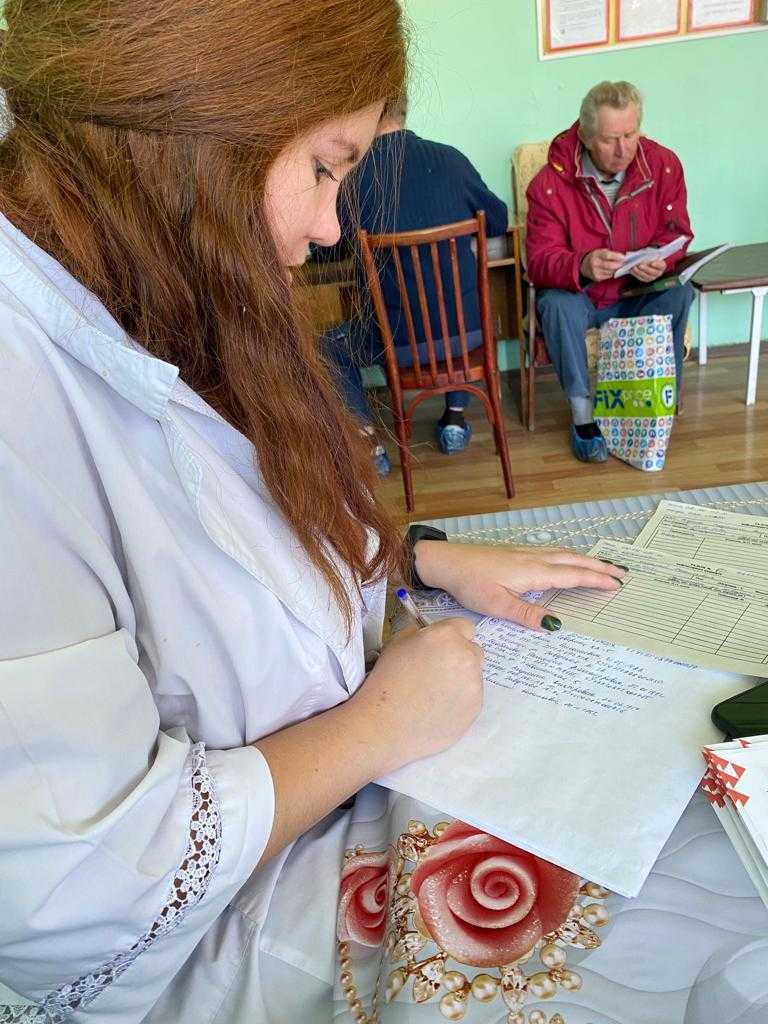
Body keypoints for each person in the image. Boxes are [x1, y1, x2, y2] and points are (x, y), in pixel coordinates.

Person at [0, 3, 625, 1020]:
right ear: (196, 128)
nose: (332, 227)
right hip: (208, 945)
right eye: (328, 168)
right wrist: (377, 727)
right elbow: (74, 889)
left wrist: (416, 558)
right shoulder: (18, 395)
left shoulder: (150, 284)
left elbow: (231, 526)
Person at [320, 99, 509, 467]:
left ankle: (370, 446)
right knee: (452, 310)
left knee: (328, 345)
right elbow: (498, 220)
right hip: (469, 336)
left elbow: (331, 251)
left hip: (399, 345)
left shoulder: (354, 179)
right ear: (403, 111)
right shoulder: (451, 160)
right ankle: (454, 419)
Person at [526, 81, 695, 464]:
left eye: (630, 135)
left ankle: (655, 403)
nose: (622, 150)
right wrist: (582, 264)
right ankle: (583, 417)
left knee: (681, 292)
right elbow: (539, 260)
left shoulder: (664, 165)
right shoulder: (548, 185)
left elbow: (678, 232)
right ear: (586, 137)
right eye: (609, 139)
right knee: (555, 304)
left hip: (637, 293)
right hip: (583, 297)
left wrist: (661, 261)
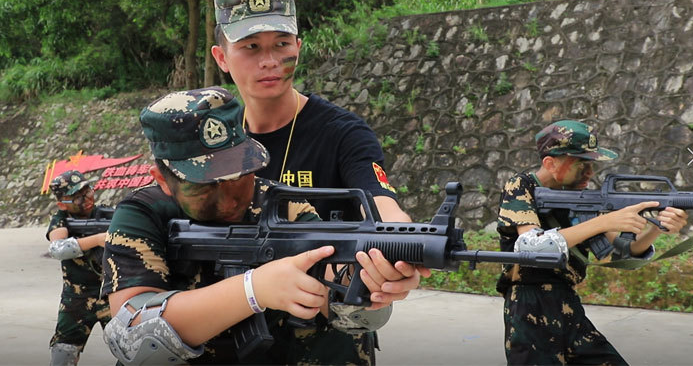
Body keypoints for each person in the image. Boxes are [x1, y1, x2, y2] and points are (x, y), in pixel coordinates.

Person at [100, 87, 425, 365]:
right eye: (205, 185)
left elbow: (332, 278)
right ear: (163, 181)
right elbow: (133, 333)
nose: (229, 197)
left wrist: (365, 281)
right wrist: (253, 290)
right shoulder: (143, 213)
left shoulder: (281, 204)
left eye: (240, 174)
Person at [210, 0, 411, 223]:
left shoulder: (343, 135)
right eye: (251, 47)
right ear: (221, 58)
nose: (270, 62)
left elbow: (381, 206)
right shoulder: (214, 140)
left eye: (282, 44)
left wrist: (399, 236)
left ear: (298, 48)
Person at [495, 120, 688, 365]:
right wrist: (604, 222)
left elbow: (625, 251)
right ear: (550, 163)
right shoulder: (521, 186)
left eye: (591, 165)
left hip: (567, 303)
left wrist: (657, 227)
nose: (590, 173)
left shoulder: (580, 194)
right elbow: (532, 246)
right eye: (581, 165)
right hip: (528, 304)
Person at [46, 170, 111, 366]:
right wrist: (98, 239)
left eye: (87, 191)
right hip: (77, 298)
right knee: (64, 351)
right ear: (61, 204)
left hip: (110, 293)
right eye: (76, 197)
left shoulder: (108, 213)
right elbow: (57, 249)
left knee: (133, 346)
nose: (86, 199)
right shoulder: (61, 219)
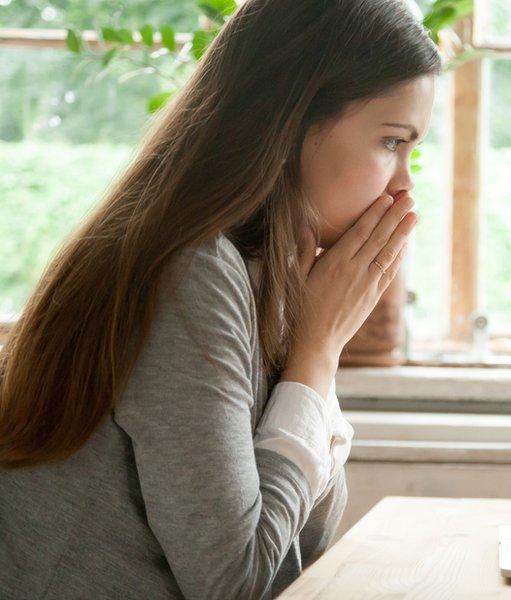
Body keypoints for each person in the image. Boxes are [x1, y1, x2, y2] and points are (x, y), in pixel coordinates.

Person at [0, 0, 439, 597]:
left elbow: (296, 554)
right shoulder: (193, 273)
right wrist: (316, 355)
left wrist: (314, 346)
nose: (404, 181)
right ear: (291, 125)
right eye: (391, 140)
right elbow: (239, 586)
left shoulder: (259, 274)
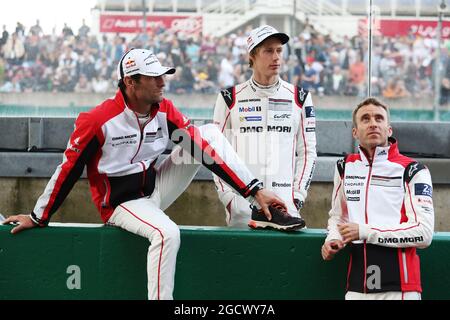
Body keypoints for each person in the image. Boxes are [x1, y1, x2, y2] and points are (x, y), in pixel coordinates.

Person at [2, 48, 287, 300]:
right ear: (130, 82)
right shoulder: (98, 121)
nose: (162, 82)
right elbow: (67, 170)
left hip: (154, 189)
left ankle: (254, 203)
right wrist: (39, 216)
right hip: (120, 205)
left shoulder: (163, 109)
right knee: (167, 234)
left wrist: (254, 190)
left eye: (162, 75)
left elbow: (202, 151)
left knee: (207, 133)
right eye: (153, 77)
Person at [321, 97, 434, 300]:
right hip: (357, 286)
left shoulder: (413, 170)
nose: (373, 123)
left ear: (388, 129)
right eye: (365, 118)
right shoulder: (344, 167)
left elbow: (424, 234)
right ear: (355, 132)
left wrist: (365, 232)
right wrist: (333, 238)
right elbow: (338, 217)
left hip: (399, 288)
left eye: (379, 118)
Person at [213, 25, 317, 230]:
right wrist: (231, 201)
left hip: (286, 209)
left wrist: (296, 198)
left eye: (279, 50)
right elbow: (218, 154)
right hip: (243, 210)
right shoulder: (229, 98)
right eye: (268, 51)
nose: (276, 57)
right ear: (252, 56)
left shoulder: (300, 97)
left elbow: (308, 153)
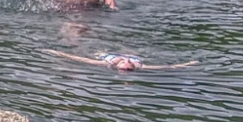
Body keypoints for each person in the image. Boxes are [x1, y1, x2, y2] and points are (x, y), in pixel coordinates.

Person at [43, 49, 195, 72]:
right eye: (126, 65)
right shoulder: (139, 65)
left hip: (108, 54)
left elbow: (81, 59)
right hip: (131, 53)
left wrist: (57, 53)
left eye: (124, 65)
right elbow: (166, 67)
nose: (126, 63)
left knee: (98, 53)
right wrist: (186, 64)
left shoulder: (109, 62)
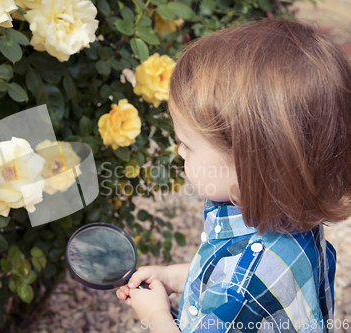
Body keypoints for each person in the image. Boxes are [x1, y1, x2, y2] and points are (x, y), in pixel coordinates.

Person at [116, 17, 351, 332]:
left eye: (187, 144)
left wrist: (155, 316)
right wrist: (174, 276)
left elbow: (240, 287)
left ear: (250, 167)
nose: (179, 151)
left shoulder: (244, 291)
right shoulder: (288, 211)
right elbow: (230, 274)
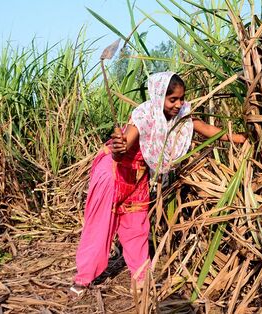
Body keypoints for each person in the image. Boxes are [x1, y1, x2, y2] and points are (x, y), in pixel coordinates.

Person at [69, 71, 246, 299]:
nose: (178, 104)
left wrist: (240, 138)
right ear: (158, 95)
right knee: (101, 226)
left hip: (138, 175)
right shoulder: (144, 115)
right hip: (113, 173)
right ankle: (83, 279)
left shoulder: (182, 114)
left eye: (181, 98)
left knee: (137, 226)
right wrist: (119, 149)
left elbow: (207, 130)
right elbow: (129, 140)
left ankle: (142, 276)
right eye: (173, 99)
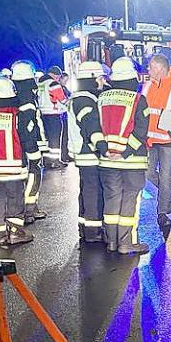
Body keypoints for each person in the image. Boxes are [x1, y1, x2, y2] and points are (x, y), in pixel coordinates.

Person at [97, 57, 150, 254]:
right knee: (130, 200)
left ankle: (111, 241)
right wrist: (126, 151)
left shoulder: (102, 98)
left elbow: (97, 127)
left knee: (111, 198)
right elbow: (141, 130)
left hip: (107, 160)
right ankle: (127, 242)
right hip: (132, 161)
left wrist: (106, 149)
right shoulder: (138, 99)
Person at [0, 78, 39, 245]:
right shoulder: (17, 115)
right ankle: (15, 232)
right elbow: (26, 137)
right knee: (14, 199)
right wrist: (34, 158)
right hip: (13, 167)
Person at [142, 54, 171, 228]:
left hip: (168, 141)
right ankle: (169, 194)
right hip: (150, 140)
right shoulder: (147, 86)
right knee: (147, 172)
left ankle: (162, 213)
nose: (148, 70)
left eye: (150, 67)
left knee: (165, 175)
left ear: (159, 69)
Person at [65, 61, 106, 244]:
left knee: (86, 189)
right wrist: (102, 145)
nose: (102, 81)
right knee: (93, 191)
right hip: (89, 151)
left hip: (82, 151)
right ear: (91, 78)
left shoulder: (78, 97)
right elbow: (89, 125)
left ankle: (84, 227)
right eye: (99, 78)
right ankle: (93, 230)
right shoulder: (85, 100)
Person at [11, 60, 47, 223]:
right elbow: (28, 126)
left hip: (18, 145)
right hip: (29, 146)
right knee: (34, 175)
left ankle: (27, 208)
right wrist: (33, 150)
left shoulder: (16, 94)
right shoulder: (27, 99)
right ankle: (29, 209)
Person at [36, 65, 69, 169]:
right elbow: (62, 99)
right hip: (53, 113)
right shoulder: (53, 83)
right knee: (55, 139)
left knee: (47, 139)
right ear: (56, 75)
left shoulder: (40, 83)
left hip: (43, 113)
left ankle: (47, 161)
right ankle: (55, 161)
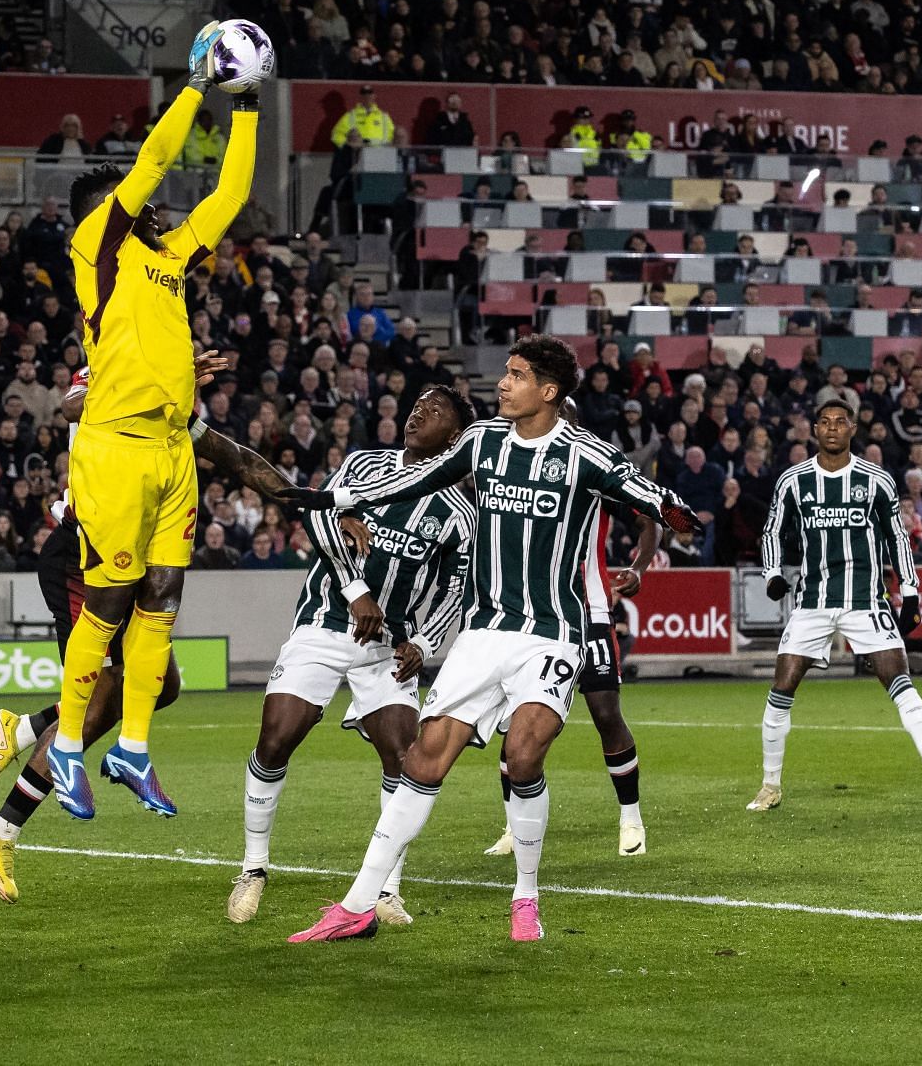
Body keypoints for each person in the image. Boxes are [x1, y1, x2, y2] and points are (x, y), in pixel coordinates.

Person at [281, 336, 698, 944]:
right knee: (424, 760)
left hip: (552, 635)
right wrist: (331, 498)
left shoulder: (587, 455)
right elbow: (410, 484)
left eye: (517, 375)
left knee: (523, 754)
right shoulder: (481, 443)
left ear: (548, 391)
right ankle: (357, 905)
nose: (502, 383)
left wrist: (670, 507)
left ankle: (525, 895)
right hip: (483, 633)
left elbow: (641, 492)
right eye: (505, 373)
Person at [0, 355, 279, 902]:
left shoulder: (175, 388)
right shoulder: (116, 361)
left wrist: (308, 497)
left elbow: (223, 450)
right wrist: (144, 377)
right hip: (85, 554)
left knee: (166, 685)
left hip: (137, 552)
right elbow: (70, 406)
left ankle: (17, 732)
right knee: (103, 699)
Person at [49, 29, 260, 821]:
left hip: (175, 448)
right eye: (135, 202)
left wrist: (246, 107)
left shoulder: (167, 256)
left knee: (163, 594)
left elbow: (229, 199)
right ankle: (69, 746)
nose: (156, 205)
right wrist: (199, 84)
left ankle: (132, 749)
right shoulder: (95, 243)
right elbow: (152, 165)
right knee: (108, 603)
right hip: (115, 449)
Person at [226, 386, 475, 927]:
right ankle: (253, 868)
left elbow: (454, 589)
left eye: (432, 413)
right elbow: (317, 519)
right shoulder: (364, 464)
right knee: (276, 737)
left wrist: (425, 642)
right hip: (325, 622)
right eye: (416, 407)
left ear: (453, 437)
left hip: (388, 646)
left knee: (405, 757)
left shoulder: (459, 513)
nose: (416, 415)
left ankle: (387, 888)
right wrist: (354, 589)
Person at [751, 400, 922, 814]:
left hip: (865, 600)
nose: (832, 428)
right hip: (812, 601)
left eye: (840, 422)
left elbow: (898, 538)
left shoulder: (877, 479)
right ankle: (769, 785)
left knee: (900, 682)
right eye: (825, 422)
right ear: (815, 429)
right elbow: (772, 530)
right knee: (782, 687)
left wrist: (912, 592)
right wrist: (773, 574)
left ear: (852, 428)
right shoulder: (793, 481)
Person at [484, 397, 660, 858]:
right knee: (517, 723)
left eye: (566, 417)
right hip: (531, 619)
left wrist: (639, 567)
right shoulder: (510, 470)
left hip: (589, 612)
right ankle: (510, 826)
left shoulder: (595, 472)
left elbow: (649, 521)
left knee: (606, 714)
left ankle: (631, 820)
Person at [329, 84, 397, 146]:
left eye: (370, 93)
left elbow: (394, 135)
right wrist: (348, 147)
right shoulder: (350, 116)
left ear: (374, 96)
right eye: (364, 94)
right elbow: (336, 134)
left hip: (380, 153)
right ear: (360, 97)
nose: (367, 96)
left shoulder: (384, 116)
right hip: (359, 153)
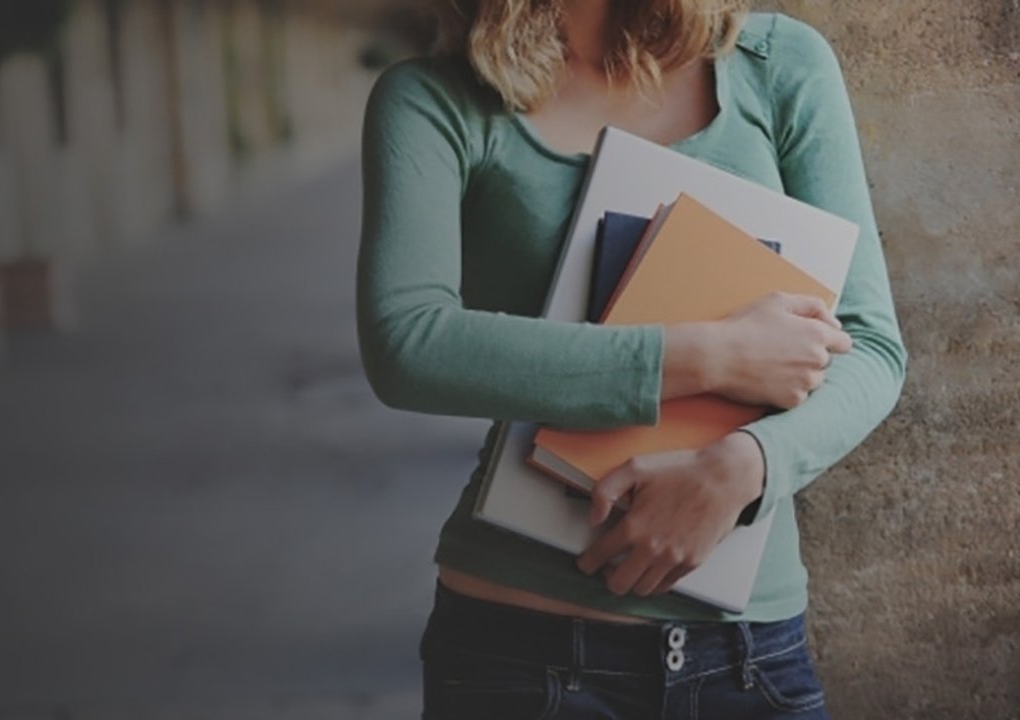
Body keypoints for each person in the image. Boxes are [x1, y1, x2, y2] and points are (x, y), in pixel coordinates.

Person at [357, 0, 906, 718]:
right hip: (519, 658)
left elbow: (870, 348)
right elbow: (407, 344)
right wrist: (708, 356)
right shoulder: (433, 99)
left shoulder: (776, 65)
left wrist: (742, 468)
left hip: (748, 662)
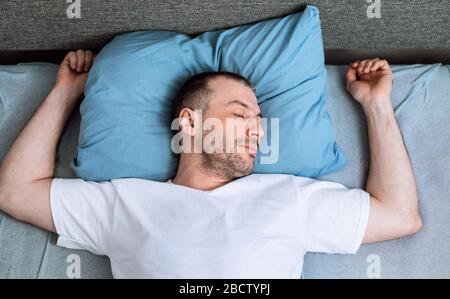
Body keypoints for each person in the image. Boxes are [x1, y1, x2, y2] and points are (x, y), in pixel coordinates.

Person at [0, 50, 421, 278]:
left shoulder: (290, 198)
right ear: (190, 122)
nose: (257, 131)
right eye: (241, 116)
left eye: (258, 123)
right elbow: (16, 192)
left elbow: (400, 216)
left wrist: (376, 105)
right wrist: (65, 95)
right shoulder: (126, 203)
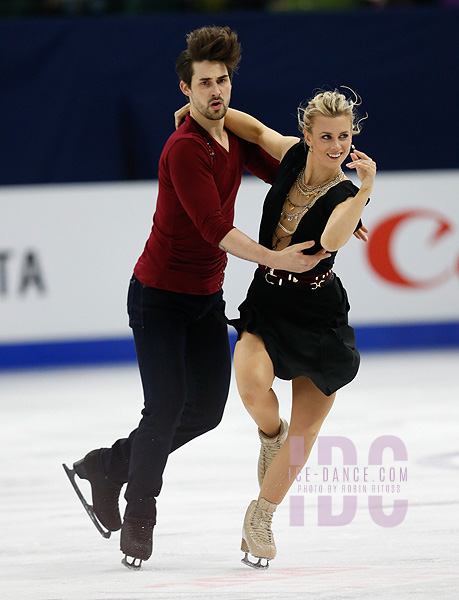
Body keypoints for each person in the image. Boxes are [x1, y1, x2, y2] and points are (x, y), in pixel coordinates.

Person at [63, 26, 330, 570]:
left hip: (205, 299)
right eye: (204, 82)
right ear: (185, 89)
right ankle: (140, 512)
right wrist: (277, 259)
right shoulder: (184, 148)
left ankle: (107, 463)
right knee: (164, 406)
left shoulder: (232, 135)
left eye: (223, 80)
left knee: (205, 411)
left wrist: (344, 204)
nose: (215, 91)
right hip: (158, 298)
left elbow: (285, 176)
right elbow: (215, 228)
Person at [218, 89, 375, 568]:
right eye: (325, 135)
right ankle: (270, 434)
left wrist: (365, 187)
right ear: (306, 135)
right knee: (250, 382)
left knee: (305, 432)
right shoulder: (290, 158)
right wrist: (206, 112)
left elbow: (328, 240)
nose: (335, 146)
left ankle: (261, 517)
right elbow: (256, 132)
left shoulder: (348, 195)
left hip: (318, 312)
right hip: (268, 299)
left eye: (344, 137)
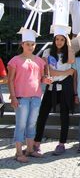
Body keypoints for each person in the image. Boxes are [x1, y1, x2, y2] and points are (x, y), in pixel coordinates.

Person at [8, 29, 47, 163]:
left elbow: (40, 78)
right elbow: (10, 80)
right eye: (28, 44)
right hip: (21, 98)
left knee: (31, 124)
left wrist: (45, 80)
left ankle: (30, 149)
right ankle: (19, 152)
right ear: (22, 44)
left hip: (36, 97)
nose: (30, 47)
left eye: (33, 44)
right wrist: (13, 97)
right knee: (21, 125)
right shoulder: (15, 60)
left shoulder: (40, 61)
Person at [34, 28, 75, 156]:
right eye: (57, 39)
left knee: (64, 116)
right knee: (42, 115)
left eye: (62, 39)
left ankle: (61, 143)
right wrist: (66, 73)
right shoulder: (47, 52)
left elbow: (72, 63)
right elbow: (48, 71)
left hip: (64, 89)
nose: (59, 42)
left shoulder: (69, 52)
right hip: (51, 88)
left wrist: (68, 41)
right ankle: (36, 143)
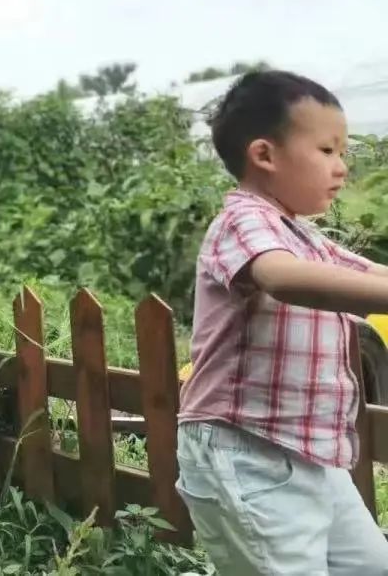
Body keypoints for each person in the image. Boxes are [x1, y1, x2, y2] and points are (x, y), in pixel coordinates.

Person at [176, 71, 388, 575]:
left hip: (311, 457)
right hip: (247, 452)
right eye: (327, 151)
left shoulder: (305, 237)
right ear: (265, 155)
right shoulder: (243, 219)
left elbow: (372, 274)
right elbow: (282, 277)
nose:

───

Exercise directions ->
Only the lines above starting with the line with "right hip: (131, 53)" and going on through the line with "left elbow: (207, 130)" belong in the answer; repeat them exactly, minus any picture.

Answer area ->
right hip: (131, 53)
left wrist: (57, 53)
left eye: (124, 65)
right elbow: (166, 67)
nose: (126, 63)
left knee: (98, 53)
right wrist: (186, 64)
left shoulder: (109, 62)
Body keypoints for each person in the image. Boxes are [x1, y1, x2, y2] and points are (x, y), in pixel coordinates.

Person at [116, 17, 351, 332]:
left eye: (187, 144)
left wrist: (155, 316)
right wrist: (174, 276)
left elbow: (240, 287)
left ear: (250, 167)
nose: (179, 151)
left shoulder: (244, 291)
right shoulder: (288, 211)
right elbow: (230, 274)
Body keypoints for each person in the image. Boxes are [x1, y1, x2, y2] and points are (x, y), in pixel coordinates.

Person at [69, 71, 246, 299]:
nose: (178, 104)
left wrist: (240, 138)
right ear: (158, 95)
right knee: (101, 226)
left hip: (138, 175)
right shoulder: (144, 115)
right hip: (113, 173)
right ankle: (83, 279)
left shoulder: (182, 114)
left eye: (181, 98)
left knee: (137, 226)
right wrist: (119, 149)
left elbow: (207, 130)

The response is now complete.